Atrás quedaron las tardes felices en el bar de la calle 24. Cogíamos los abrigos y arrastrando hojas y fotocopias del Manifiesto Comunista entremezcladas con estrofas de Vallejo, tomábamos el autobús destartalado y colorido de siempre. Hacíamos un escándalo adentro, nos balancéabamos entre los rostros desconocidos y la risa lejana del chofer que en algún momento vio en nosotros el recuerdo de los hijos que nunca tuvo. Para nosotros todo tenía vida, todo tenía una historia entrañable con un nudo, un desenlace, como en nuestras clases de Literatura hacía mucho tiempo. Caminábamos bajo el cielo purpúreo en escupitajos escarlatas, Azul me cogía del brazo y decía "No estés triste, pronto anochecerá". Y caminábamos todos riendo a escándalos y hasta las lágrimas, contando viejas historias de fotografías en Polaroid y pasos que dejaron un eco increíble, casi tierno en nuestra memoria.

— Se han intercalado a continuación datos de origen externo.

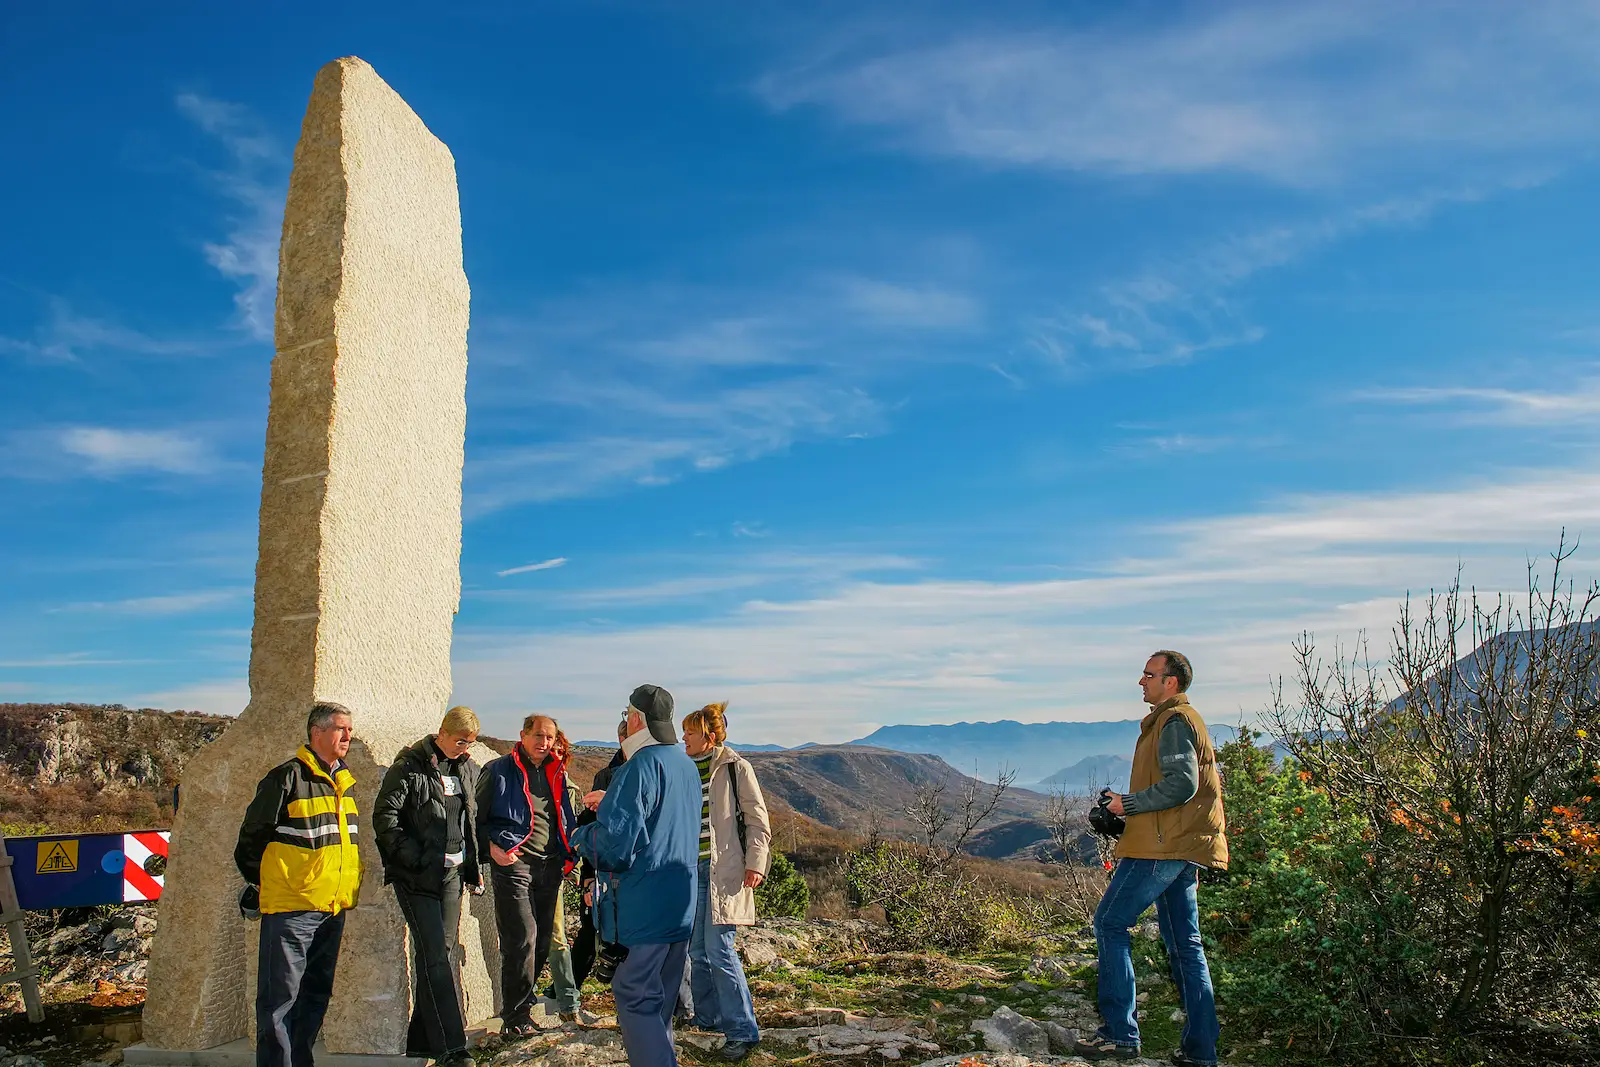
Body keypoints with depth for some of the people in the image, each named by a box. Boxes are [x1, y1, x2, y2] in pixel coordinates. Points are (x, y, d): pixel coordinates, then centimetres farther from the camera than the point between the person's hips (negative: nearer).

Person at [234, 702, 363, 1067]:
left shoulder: (345, 782, 12)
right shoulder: (287, 777, -11)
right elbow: (252, 835, -6)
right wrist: (259, 883, 1)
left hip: (334, 908, 8)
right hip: (290, 907, -7)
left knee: (316, 995, 15)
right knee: (279, 999, -3)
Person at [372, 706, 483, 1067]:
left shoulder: (467, 769, 11)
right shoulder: (409, 766, -8)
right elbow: (384, 816, -10)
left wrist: (473, 868, 16)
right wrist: (413, 857, -16)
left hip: (452, 873, 6)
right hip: (417, 876, -6)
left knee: (442, 953, 9)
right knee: (435, 957, -10)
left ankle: (423, 1038, 21)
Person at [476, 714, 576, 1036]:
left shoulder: (556, 774, 15)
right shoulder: (498, 771, 0)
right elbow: (476, 818, 0)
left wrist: (568, 857, 14)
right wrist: (492, 847, -14)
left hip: (550, 865, 6)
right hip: (514, 864, -6)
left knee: (543, 941, 8)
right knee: (522, 940, -9)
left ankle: (522, 1000, 24)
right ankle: (516, 1018, 1)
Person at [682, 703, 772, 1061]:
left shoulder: (735, 768, -4)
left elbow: (758, 821, -4)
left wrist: (755, 863, -13)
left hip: (723, 871, -6)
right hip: (691, 870, 6)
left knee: (719, 950, -10)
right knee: (696, 949, 11)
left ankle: (743, 1031, -2)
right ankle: (707, 1017, 27)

Entrar por las puertas del bar de la calle 24 y que nos saludaran, que nos sonrieran y los mozos se abrieran el paso como dándonos la bienvenida a casa. Atrás quedaron las noches felices en aquellas mesas de madera maltrecha, rodeados de viejos y de hombres mayores que reían aunque estuvieran tristes.
Todos teníamos algo en común en aquel bar, todos estábamos hechos un naufragio triste y sin posibilidad de ser encontrado, ni siquiera en las astillas. Hechos pedazos, tomábamos vino, lo que con Azul llamábamos sangre de unicornio, y brindábamos por la revolución.
Alguien se ponía a componer versos entre el adormecimiento y las copas chocándose unas con otras. Aplaudíamos conmovidos, Trece decía que la poesía era su vida y su muerte, que si algún día moriría sería por los versos. Quizá los versos atraviesen mi piel como espinas, decía, y me muera desangrado, de amor, de tristeza, pero sobre todas las cosas, morirme de poesía. Brindábamos en silencio, citábamos al viejo Marx y un poco de revolución y más sangre de unicornios. Azul se ponía de pie, tan apasionada, nos alentaba a levantarnos en armas contra el gobierno y su sonrisa era bella bajo la luz amarilla. Pedíamos otra botella y de nuevo el silencio, los viejos días, los viejos, muy viejos atardeceres en nuestra mesa de siempre.
Nadie mencionaba lo tristes que estábamos porque sabíamos que en algún momento todo quedaría atrás. Ya no habría más manifiestos, tampoco llamados a la revolución intelectual ni mucho menos bailar alegremente algún tango de Gardel con un cigarro en la mano, haciendo círculos alegres en la puerta el bar.
Atrás quedaron los días felices en el bar de la calle 24 y me llenan de nostalgias, de pensamientos que se arrastran por la alegría que nos dejaron aquellos viajes tan cortos a ningún lugar.
A veces Azul se apoya en mi hombro y en esos segundos de tranquilidad, puedo sentir que ella y todos nosotros, tenemos miedo que en aquellos días felices, una parte de nosotros se haya quedado para siempre.